Auch DJs aus benachbarten Genres denken so. Maxim Schunk etwa, aus dem Großraum Düsseldorf und damit aus der Kraftwerk-Region, arbeitet im Progressive- und Melodic-Umfeld mit demselben Prinzip aus langem Spannungsaufbau; seine Sets lassen sich auf Spotify nachhören. Wer selbst einsteigen will, übt zuerst sauberes Beatmatching und lange, kontrollierte Übergänge — bei Techno verzeiht das Genre keine Abkürzungen.
Was bleibt
Techno bleibt, was es von Anfang an war: reduzierte Maschinenmusik, die aus Wiederholung Wucht macht. Zwischen Detroiter Wärme, Berliner Härte und dem heutigen Tempo-Rausch ist Platz für sehr verschiedene Nächte — und genau diese Spannweite hält das Genre seit vierzig Jahren lebendig.
Häufige Fragen
Wo ist Techno entstanden?
In Detroit, Mitte der Achtziger. Die zentralen Figuren waren Juan Atkins, Derrick May und Kevin Saunderson — die sogenannte Belleville Three. Europa, vor allem Berlin, entwickelte den Stil ab 1989 in eine eigene, härtere Richtung weiter.
Wie schnell ist Techno?
Klassisch 128 bis 140 BPM. In den vergangenen Jahren ist das Durchschnittstempo deutlich gestiegen; harte Spielarten liegen heute bei 145 bis 160 BPM und darüber.
Was unterscheidet Techno von House?
Die Haltung.
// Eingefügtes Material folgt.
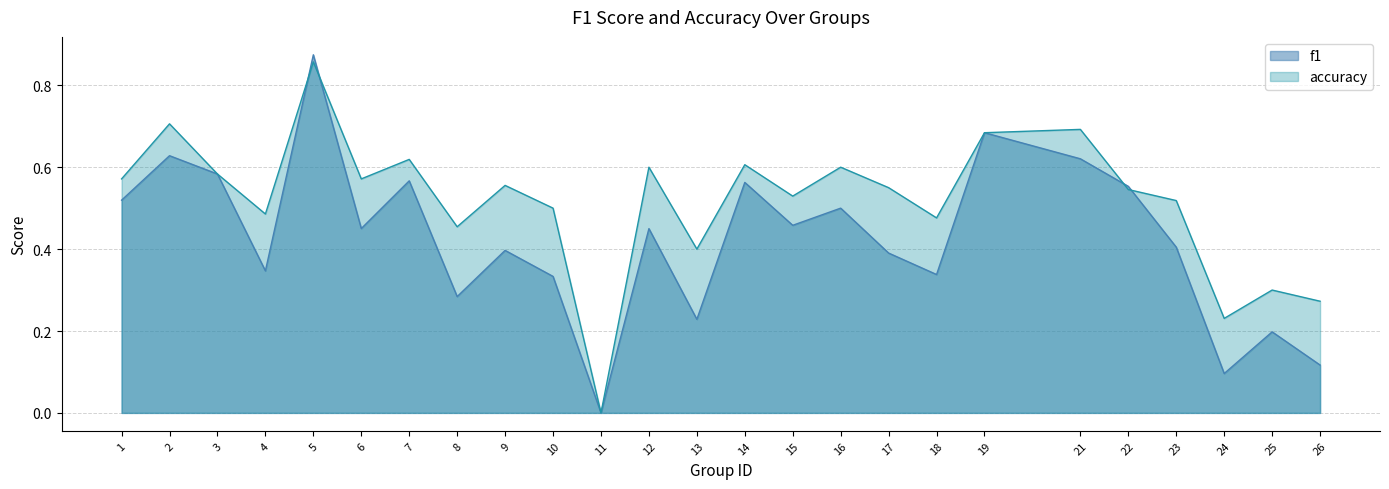

True or false: f1 has more than 0 points higher than both neighbors.

True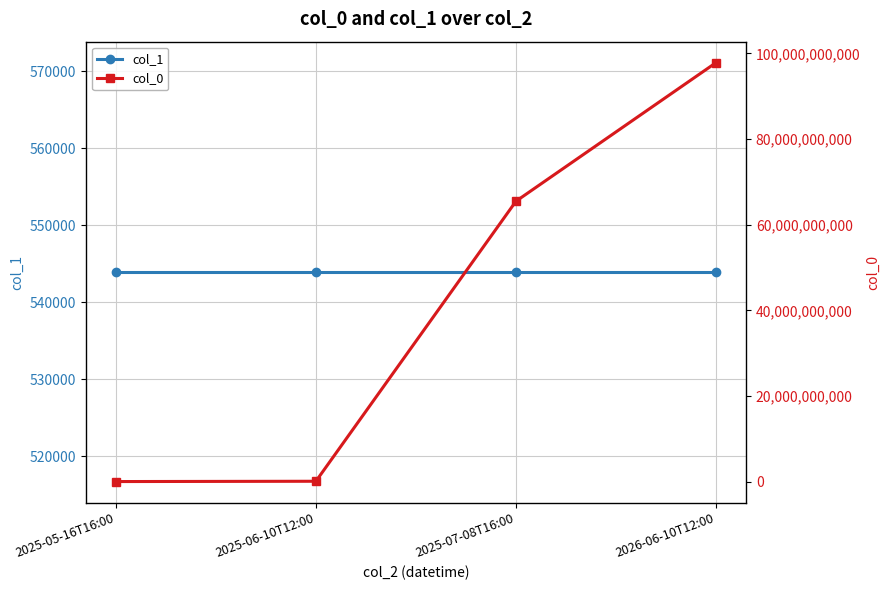

Reading right to left, transcribe all the data shown in this chart.

col_1: 2026-06-10T12:00=543902	2025-07-08T16:00=543902	2025-06-10T12:00=543902	2025-05-16T16:00=543902
col_0: 2026-06-10T12:00=97865153168	2025-07-08T16:00=65489641312	2025-06-10T12:00=68942165	2025-05-16T16:00=123456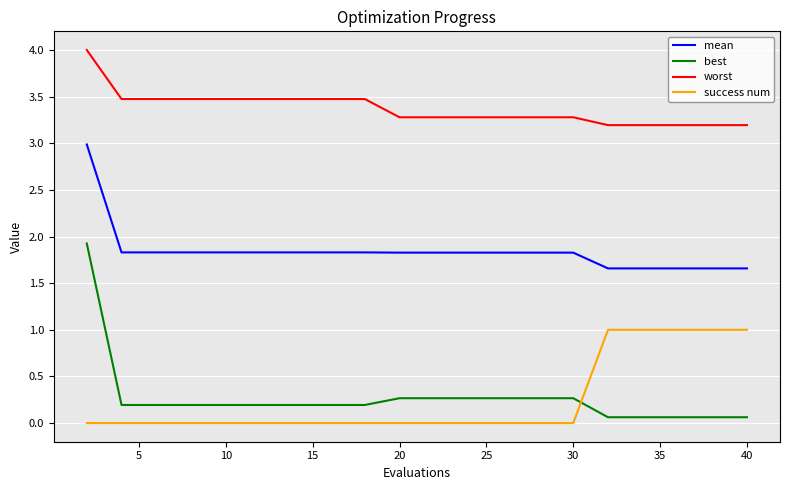

What is the maximum value shown in the chart?

4.0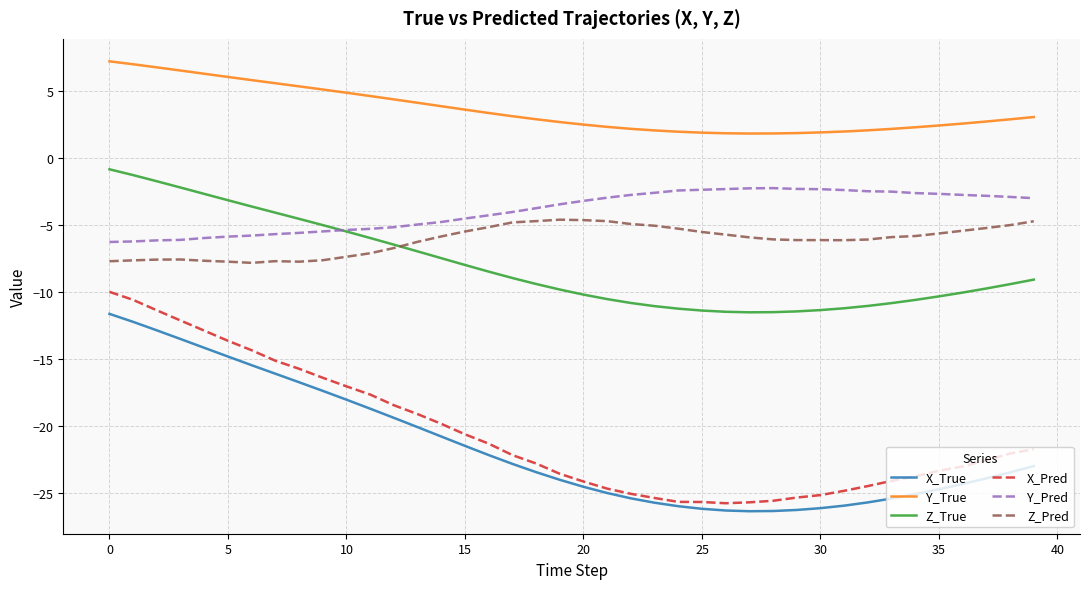

Which series has the largest range (max minus min)?

X_Pred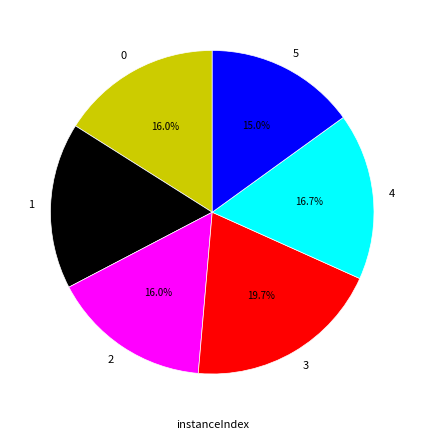

Is it true that 0 is 25% of the pie?

False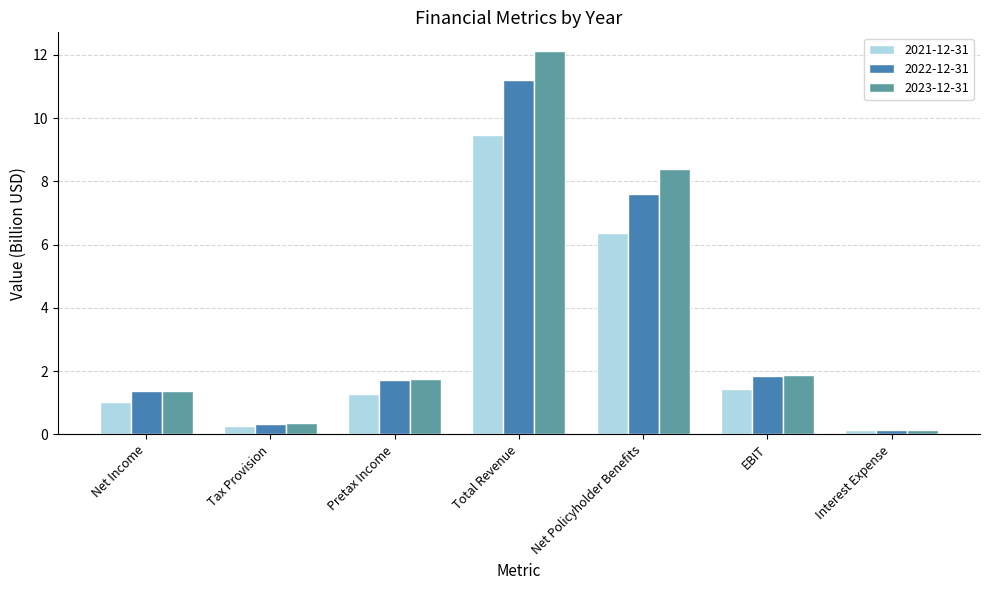

How many bars are there in each group?

3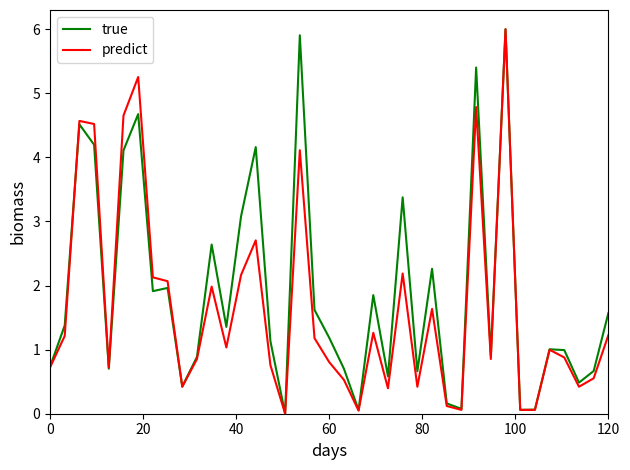

What is the greatest value displayed?

6.0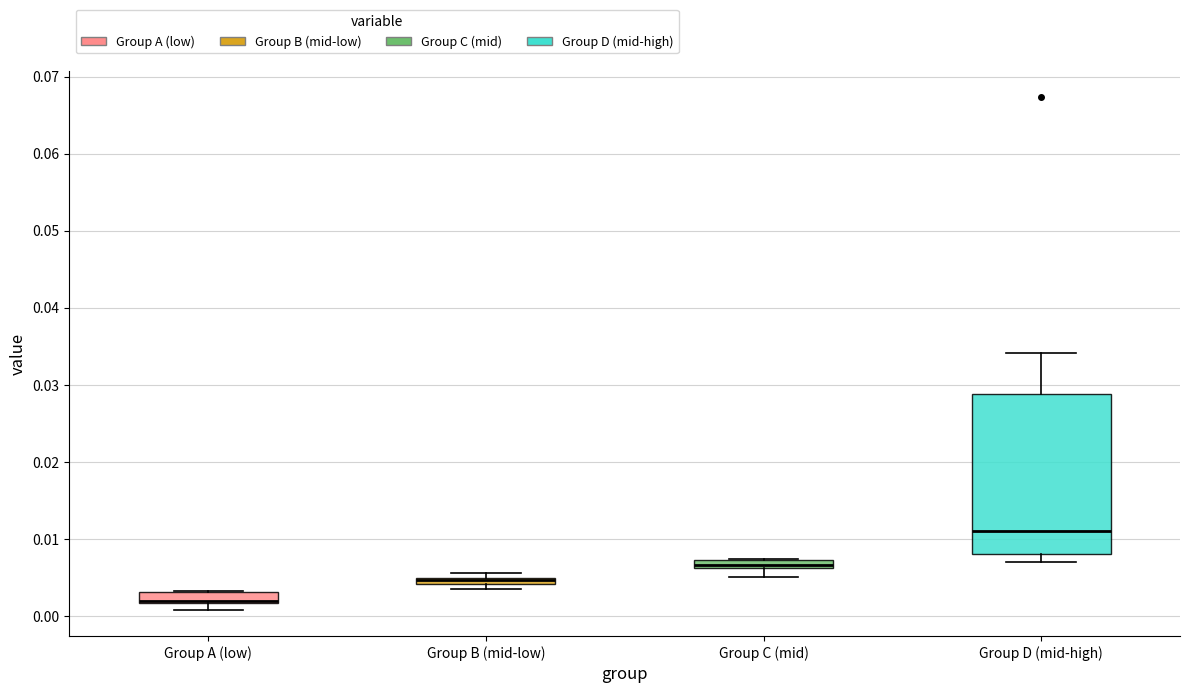

Which box is the tallest, from its lower edge to its upper edge?

Group D (mid-high)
House kommt aus Disco und arbeitet mit Groove, Gesang und Wärme. Techno arbeitet mit Wiederholung, Klangfarbe und Druck. Der gemeinsame Nenner ist die gerade Bassdrum, alles andere ist verschieden.
Warum gilt Berlin als Techno-Hauptstadt?
Nach 1989 gab es dort leerstehende Gebäude, unklare Eigentumsverhältnisse und eine Generation, die den Raum nutzte. Aus dieser Konstellation entstand eine Clublandschaft, die bis heute international den Maßstab setzt.
Womit wird Techno produziert?
Historisch prägten die Roland-Drumcomputer TR-808 und TR-909 sowie der Bass-Synthesizer TB-303 den Sound. Heute entsteht das meiste in einer DAW am Rechner, doch der Klang der 909-Bassdrum ist bis heute die Referenz für die typische Techno-Kick.